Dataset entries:
------------------------------------------------------------------------

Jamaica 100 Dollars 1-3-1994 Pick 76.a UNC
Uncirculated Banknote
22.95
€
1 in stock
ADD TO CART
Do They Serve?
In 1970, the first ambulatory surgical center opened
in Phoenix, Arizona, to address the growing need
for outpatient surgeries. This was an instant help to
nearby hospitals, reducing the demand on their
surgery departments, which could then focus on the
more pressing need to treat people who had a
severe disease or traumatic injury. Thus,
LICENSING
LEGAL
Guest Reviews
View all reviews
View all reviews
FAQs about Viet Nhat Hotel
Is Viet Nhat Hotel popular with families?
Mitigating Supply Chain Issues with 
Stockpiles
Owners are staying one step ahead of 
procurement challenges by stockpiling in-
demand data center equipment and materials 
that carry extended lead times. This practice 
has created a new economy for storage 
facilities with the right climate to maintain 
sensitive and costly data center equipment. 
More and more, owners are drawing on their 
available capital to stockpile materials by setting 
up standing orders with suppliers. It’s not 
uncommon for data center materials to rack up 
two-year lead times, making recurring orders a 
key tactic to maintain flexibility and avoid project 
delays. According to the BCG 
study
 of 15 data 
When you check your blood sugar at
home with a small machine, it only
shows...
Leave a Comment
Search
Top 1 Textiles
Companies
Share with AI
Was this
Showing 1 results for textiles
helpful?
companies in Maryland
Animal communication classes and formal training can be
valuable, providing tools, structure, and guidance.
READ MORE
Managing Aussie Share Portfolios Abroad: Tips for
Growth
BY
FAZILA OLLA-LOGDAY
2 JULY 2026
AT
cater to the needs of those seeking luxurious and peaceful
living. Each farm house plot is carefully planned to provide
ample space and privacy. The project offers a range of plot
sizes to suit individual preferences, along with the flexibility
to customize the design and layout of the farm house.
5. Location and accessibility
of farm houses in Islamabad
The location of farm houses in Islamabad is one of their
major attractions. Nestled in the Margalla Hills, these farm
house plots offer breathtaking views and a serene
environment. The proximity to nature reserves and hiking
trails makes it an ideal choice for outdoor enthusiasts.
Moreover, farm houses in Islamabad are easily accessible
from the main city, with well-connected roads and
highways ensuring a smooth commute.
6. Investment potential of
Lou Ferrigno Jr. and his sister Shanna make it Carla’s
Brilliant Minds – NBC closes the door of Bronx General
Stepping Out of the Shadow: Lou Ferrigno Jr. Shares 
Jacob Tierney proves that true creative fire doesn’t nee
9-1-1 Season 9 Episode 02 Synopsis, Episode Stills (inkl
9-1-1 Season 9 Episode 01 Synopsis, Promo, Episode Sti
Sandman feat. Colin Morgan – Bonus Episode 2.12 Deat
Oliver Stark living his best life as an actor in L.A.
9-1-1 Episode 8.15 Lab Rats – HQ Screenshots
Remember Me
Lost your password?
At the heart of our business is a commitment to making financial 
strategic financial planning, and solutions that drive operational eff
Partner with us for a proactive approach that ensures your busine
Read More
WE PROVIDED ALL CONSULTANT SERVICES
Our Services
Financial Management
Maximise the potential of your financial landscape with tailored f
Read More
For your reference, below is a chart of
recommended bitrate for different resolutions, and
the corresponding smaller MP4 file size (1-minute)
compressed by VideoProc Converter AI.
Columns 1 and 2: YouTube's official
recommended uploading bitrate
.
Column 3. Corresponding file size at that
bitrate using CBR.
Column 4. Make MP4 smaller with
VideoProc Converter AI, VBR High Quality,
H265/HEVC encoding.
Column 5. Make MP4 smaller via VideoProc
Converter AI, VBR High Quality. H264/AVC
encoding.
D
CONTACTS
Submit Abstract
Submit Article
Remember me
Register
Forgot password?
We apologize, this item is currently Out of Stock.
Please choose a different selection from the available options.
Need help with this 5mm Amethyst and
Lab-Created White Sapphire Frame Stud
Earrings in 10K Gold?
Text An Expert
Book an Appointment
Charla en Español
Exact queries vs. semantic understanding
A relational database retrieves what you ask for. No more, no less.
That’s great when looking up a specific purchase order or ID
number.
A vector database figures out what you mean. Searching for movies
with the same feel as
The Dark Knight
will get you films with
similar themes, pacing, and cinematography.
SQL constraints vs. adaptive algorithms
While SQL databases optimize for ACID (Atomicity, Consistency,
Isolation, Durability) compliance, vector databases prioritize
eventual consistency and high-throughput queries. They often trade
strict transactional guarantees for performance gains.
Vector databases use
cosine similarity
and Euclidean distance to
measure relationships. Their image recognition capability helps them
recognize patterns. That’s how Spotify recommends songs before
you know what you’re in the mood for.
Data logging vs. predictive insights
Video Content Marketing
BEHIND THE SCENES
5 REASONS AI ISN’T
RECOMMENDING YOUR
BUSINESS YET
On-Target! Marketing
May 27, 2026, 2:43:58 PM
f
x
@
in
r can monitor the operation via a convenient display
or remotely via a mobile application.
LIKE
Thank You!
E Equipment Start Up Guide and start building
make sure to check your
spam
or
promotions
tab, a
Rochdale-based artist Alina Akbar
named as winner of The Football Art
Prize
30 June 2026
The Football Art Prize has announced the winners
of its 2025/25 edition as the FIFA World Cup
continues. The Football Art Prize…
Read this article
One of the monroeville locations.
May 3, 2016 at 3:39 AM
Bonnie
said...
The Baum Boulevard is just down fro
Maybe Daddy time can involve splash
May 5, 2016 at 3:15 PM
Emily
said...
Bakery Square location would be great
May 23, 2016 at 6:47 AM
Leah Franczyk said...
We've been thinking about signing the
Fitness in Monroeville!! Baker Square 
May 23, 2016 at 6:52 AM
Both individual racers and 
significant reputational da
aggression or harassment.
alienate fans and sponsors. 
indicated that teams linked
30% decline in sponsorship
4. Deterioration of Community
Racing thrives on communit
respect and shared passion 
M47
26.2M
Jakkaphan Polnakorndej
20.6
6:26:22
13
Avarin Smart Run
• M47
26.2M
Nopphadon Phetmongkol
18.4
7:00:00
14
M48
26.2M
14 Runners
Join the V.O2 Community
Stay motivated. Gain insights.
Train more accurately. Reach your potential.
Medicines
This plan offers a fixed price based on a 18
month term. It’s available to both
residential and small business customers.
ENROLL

------------------------------------------------------------------------

# Request
Print out each record above exactly, with nothing omitted.

# Answer to this problem
Jamaica 100 Dollars 1-3-1994 Pick 76.a UNC
Uncirculated Banknote
22.95
€
1 in stock
ADD TO CART
Do They Serve?
In 1970, the first ambulatory surgical center opened
in Phoenix, Arizona, to address the growing need
for outpatient surgeries. This was an instant help to
nearby hospitals, reducing the demand on their
surgery departments, which could then focus on the
more pressing need to treat people who had a
severe disease or traumatic injury. Thus,
LICENSING
LEGAL
Guest Reviews
View all reviews
View all reviews
FAQs about Viet Nhat Hotel
Is Viet Nhat Hotel popular with families?
Mitigating Supply Chain Issues with 
Stockpiles
Owners are staying one step ahead of 
procurement challenges by stockpiling in-
demand data center equipment and materials 
that carry extended lead times. This practice 
has created a new economy for storage 
facilities with the right climate to maintain 
sensitive and costly data center equipment. 
More and more, owners are drawing on their 
available capital to stockpile materials by setting 
up standing orders with suppliers. It’s not 
uncommon for data center materials to rack up 
two-year lead times, making recurring orders a 
key tactic to maintain flexibility and avoid project 
delays. According to the BCG 
study
 of 15 data 
When you check your blood sugar at
home with a small machine, it only
shows...
Leave a Comment
Search
Top 1 Textiles
Companies
Share with AI
Was this
Showing 1 results for textiles
helpful?
companies in Maryland
Animal communication classes and formal training can be
valuable, providing tools, structure, and guidance.
READ MORE
Managing Aussie Share Portfolios Abroad: Tips for
Growth
BY
FAZILA OLLA-LOGDAY
2 JULY 2026
AT
cater to the needs of those seeking luxurious and peaceful
living. Each farm house plot is carefully planned to provide
ample space and privacy. The project offers a range of plot
sizes to suit individual preferences, along with the flexibility
to customize the design and layout of the farm house.
5. Location and accessibility
of farm houses in Islamabad
The location of farm houses in Islamabad is one of their
major attractions. Nestled in the Margalla Hills, these farm
house plots offer breathtaking views and a serene
environment. The proximity to nature reserves and hiking
trails makes it an ideal choice for outdoor enthusiasts.
Moreover, farm houses in Islamabad are easily accessible
from the main city, with well-connected roads and
highways ensuring a smooth commute.
6. Investment potential of
Lou Ferrigno Jr. and his sister Shanna make it Carla’s
Brilliant Minds – NBC closes the door of Bronx General
Stepping Out of the Shadow: Lou Ferrigno Jr. Shares 
Jacob Tierney proves that true creative fire doesn’t nee
9-1-1 Season 9 Episode 02 Synopsis, Episode Stills (inkl
9-1-1 Season 9 Episode 01 Synopsis, Promo, Episode Sti
Sandman feat. Colin Morgan – Bonus Episode 2.12 Deat
Oliver Stark living his best life as an actor in L.A.
9-1-1 Episode 8.15 Lab Rats – HQ Screenshots
Remember Me
Lost your password?
At the heart of our business is a commitment to making financial 
strategic financial planning, and solutions that drive operational eff
Partner with us for a proactive approach that ensures your busine
Read More
WE PROVIDED ALL CONSULTANT SERVICES
Our Services
Financial Management
Maximise the potential of your financial landscape with tailored f
Read More
For your reference, below is a chart of
recommended bitrate for different resolutions, and
the corresponding smaller MP4 file size (1-minute)
compressed by VideoProc Converter AI.
Columns 1 and 2: YouTube's official
recommended uploading bitrate
.
Column 3. Corresponding file size at that
bitrate using CBR.
Column 4. Make MP4 smaller with
VideoProc Converter AI, VBR High Quality,
H265/HEVC encoding.
Column 5. Make MP4 smaller via VideoProc
Converter AI, VBR High Quality. H264/AVC
encoding.
D
CONTACTS
Submit Abstract
Submit Article
Remember me
Register
Forgot password?
We apologize, this item is currently Out of Stock.
Please choose a different selection from the available options.
Need help with this 5mm Amethyst and
Lab-Created White Sapphire Frame Stud
Earrings in 10K Gold?
Text An Expert
Book an Appointment
Charla en Español
Exact queries vs. semantic understanding
A relational database retrieves what you ask for. No more, no less.
That’s great when looking up a specific purchase order or ID
number.
A vector database figures out what you mean. Searching for movies
with the same feel as
The Dark Knight
will get you films with
similar themes, pacing, and cinematography.
SQL constraints vs. adaptive algorithms
While SQL databases optimize for ACID (Atomicity, Consistency,
Isolation, Durability) compliance, vector databases prioritize
eventual consistency and high-throughput queries. They often trade
strict transactional guarantees for performance gains.
Vector databases use
cosine similarity
and Euclidean distance to
measure relationships. Their image recognition capability helps them
recognize patterns. That’s how Spotify recommends songs before
you know what you’re in the mood for.
Data logging vs. predictive insights
Video Content Marketing
BEHIND THE SCENES
5 REASONS AI ISN’T
RECOMMENDING YOUR
BUSINESS YET
On-Target! Marketing
May 27, 2026, 2:43:58 PM
f
x
@
in
r can monitor the operation via a convenient display
or remotely via a mobile application.
LIKE
Thank You!
E Equipment Start Up Guide and start building
make sure to check your
spam
or
promotions
tab, a
Rochdale-based artist Alina Akbar
named as winner of The Football Art
Prize
30 June 2026
The Football Art Prize has announced the winners
of its 2025/25 edition as the FIFA World Cup
continues. The Football Art Prize…
Read this article
One of the monroeville locations.
May 3, 2016 at 3:39 AM
Bonnie
said...
The Baum Boulevard is just down fro
Maybe Daddy time can involve splash
May 5, 2016 at 3:15 PM
Emily
said...
Bakery Square location would be great
May 23, 2016 at 6:47 AM
Leah Franczyk said...
We've been thinking about signing the
Fitness in Monroeville!! Baker Square 
May 23, 2016 at 6:52 AM
Both individual racers and 
significant reputational da
aggression or harassment.
alienate fans and sponsors. 
indicated that teams linked
30% decline in sponsorship
4. Deterioration of Community
Racing thrives on communit
respect and shared passion 
M47
26.2M
Jakkaphan Polnakorndej
20.6
6:26:22
13
Avarin Smart Run
• M47
26.2M
Nopphadon Phetmongkol
18.4
7:00:00
14
M48
26.2M
14 Runners
Join the V.O2 Community
Stay motivated. Gain insights.
Train more accurately. Reach your potential.
Medicines
This plan offers a fixed price based on a 18
month term. It’s available to both
residential and small business customers.
ENROLL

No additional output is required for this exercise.